The result is that new testing, drugs, and therapeutic innovations are coming to market. A city that’s both a tech mecca (Bloomberg named Ann Arbor the nation’s No. 3 tech hub) and a commercial powerhouse, Ann Arbor is a place where startups are flourishing. U-M alone launched 22 companies in 2019 (half in the life sciences sector), and signed 232 license and options agreements. Those numbers have continued to grow in 2020 as 29 startups launched.

“The strong, stable, and dynamic local ecosystem we’re building — with more activity and more entrepreneurs — makes it easier for future innovators and innovations to find a home and make an impact,” says Kelly Sexton, associate vice president for research at U-M’s Office of Technology Transfer.

While the numbers are intriguing, as university startups raised $670 million in 2019, achieving the “critical mass” of mature companies, job growth, and broader economic impact that’s required to elevate a proven startup incubator to a sustainable, biotech-fueled economic engine will take both commitment and investment.

The goal is to keep startups in the region, and to take the next step on the way to establishing Ann Arbor as the new biotech hub.

Taking that next step means adding a critical new element to the structural assets already in place.

Taking that next step means adding a critical new element to the structural assets already in place (high quality of life, low cost of living, and a deep regional talent pool). The missing piece of the puzzle is space: specifically, the lab space and specialized facilities that are a prerequisite for meaningful biomedical startup growth.

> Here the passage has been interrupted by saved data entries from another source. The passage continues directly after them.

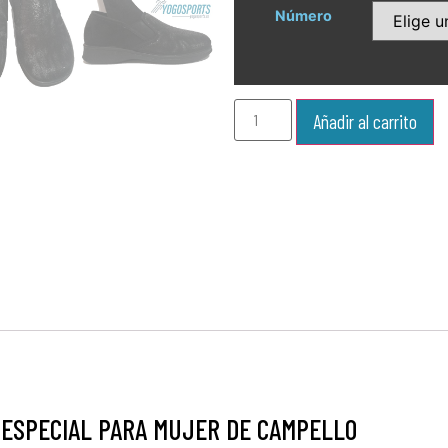
Número
Añadir al carrito
 ESPECIAL PARA MUJER DE CAMPELLO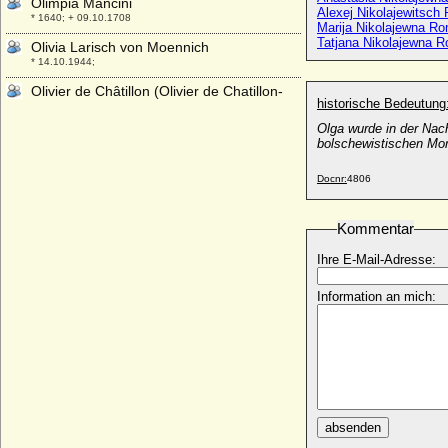
Olimpia Mancini
Alexej Nikolajewitsc
* 1640; + 09.10.1708
Marija Nikolajewna R
Tatjana Nikolajewna 
Olivia Larisch von Moennich
* 14.10.1944;
Olivier de Châtillon (Olivier de Chatillon-
historische Bedeutung
Blois)
+ 28.09.1433
Olga wurde in der Nach
bolschewistischen Mo
Onna Omken (Anna Omken)
* unbekannt; + unbekannt
Docnr:
4806
Orazia Mattei (Horacia Mattei)
* um 1512; + nicht bekannt
Kommentar
Ordulf von Sachsen (Ordulf Billung von
Sachsen)
Ihre E-Mail-Adresse:
* 1022; + 28.03.1072
Information an mich:
Ortrud zu Schleswig-Holstein-Sonderburg-
Glücksburg
* 19.12.1925; + 06.02.1980
Ortrud zu Ysenburg und Büdingen
* 15.01.1879; + 28.04.1918
Oskar I. von Schweden und Norwegen
* 04.07.1799; + 08.07.1859
absenden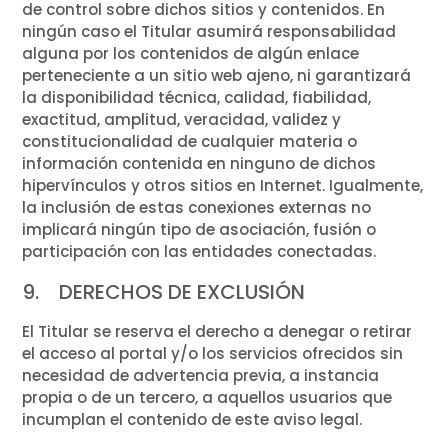
de control sobre dichos sitios y contenidos. En
ningún caso el Titular asumirá responsabilidad
alguna por los contenidos de algún enlace
perteneciente a un sitio web ajeno, ni garantizará
la disponibilidad técnica, calidad, fiabilidad,
exactitud, amplitud, veracidad, validez y
constitucionalidad de cualquier materia o
información contenida en ninguno de dichos
hipervínculos y otros sitios en Internet. Igualmente,
la inclusión de estas conexiones externas no
implicará ningún tipo de asociación, fusión o
participación con las entidades conectadas.
9. DERECHOS DE EXCLUSIÓN
El Titular se reserva el derecho a denegar o retirar
el acceso al portal y/o los servicios ofrecidos sin
necesidad de advertencia previa, a instancia
propia o de un tercero, a aquellos usuarios que
incumplan el contenido de este aviso legal.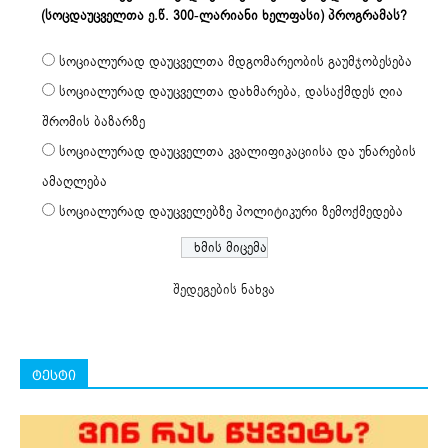
(სოცდაუცველთა ე.წ. 300-ლარიანი ხელფასი) პროგრამას?
სოციალურად დაუცველთა მდგომარეობის გაუმჯობესება
სოციალურად დაუცველთა დახმარება, დასაქმდეს ღია
შრომის ბაზარზე
სოციალურად დაუცველთა კვალიფიკაციისა და უნარების
ამაღლება
სოციალურად დაუცველებზე პოლიტიკური ზემოქმედება
შედეგების ნახვა
ტესტი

Meeting the growing demand for quality biotech real estate requires real estate owners and managers who are willing and able to be flexible and serve as true partners in the sustained growth and success of promising startups. A few forward-thinking Michigan-based developers have recognized that reality, and have structured their portfolios to cater to life sciences users with premium research and technology space in the market.

Biotech startups need and are looking for partners who understand their specialized and dynamic need for space, and facilities that don’t drain the budget and can scale without disruption.

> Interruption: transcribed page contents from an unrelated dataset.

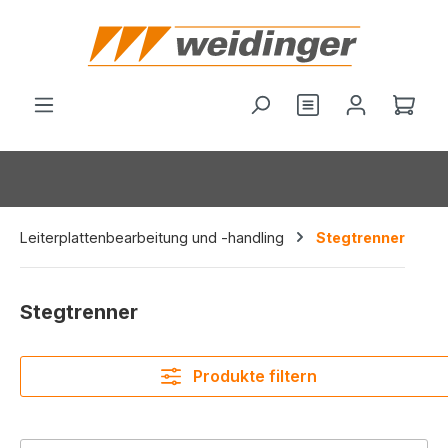
alt springen
Du hast 0 Produ
Ware
Leiterplattenbearbeitung und -handling
Stegtrenner
Stegtrenner
Produkte filtern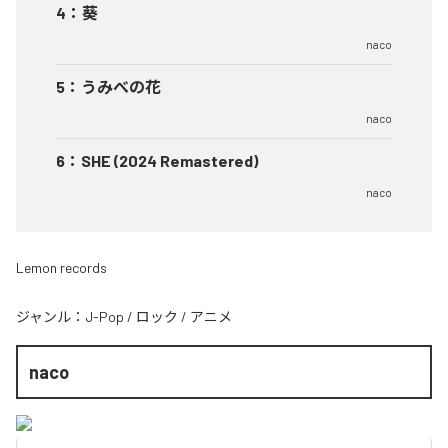
4
：
葵
naco
5
：
うみべの花
naco
6
：
SHE (2024 Remastered)
naco
Lemon records
ジャンル：
J-Pop
/
ロック
/
アニメ
naco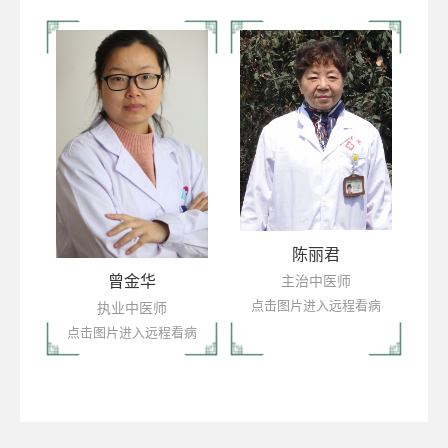
陈丽君
主治中医师
曾金华
点击图片进入远程看病
执业中医师
点击图片进入远程看病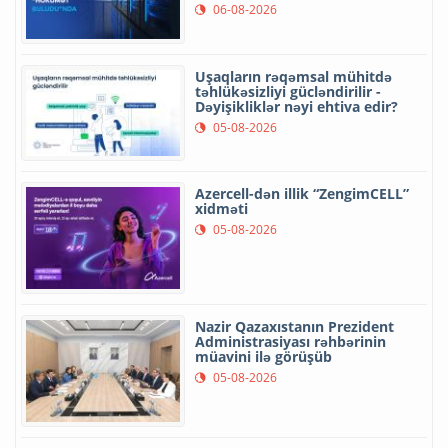
06-08-2026
Uşaqların rəqəmsal mühitdə
təhlükəsizliyi gücləndirilir -
Dəyişikliklər nəyi ehtiva edir?
05-08-2026
Azercell-dən illik “ZengimCELL”
xidməti
05-08-2026
Nazir Qazaxıstanın Prezident
Administrasiyası rəhbərinin
müavini ilə görüşüb
05-08-2026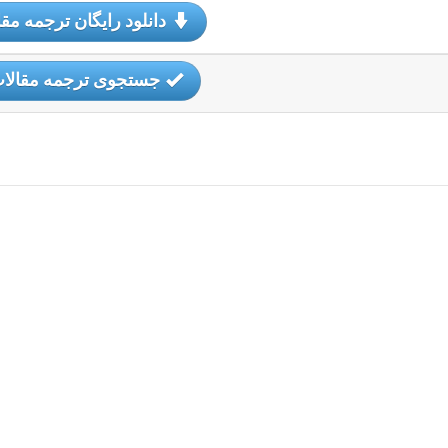
دانلود رایگان ترجمه مقا
جستجوی ترجمه مقالا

Finding the right real estate partners is just the beginning. There’s no single solution to addressing Ann Arbor’s growing need for biotech startup-friendly real estate. It will take a combination of both new construction and creative repurposing of warehouses and industrial spaces into state-of-the-art labs and tech-friendly facilities.

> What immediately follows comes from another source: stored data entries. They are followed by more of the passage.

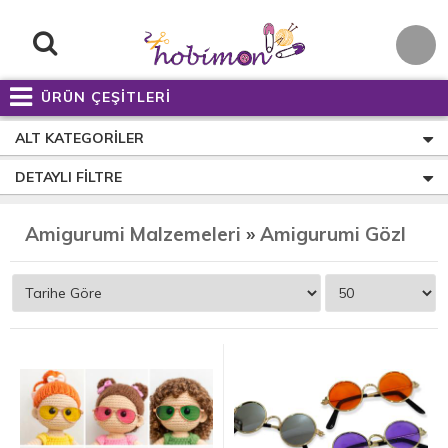
ÜRÜN ÇEŞİTLERİ
ALT KATEGORILER
DETAYLI FILTRE
Amigurumi Malzemeleri
»
Amigurumi Gözlük Çeşitleri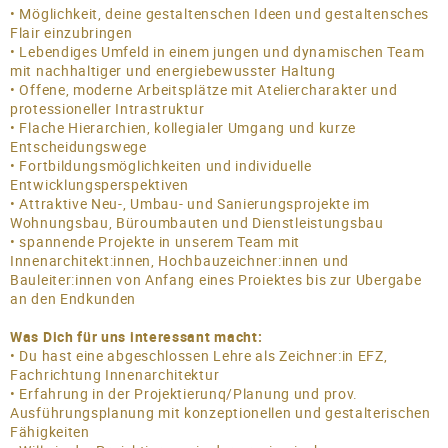
• Möglichkeit, deine gestaltenschen Ideen und gestaltensches
Flair einzubringen
• Lebendiges Umfeld in einem jungen und dynamischen Team
mit nachhaltiger und energiebewusster Haltung
• Offene, moderne Arbeitsplätze mit Ateliercharakter und
protessioneller Intrastruktur
• Flache Hierarchien, kollegialer Umgang und kurze
Entscheidungswege
• Fortbildungsmöglichkeiten und individuelle
Entwicklungsperspektiven
• Attraktive Neu-, Umbau- und Sanierungsprojekte im
Wohnungsbau, Büroumbauten und Dienstleistungsbau
• spannende Projekte in unserem Team mit
Innenarchitekt:innen, Hochbauzeichner:innen und
Bauleiter:innen von Anfang eines Proiektes bis zur Ubergabe
an den Endkunden
Was Dich für uns interessant macht:
• Du hast eine abgeschlossen Lehre als Zeichner:in EFZ,
Fachrichtung Innenarchitektur
• Erfahrung in der Projektierunq/Planung und prov.
Ausführungsplanung mit konzeptionellen und gestalterischen
Fähigkeiten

The good news is there’s real momentum behind the effort to transform Ann Arbor into a true startup hub. For example, nine buildings have been acquired since 2017, and an Ann Arbor site plan has been approved for a new $20 million life sciences and tech park project.

While contributions from the Michigan Biomedical Venture Fund, Tech Transfer Talent Network, and Deerfield Management Co. — which recently made a $130-million commitment in partnership with U-M to invest in biomedical research and commercialize therapeutic projects — help the cause, more investment is needed.

“Ultimately, you aren’t just investing in startups,” says Phil Santer, a senior vice president at Ann Arbor SPARK. “You’re investing in a vision of Ann Arbor populated with established companies achieving that lucrative next phase of growth, with the potential for dynamic, regionwide economic impact.”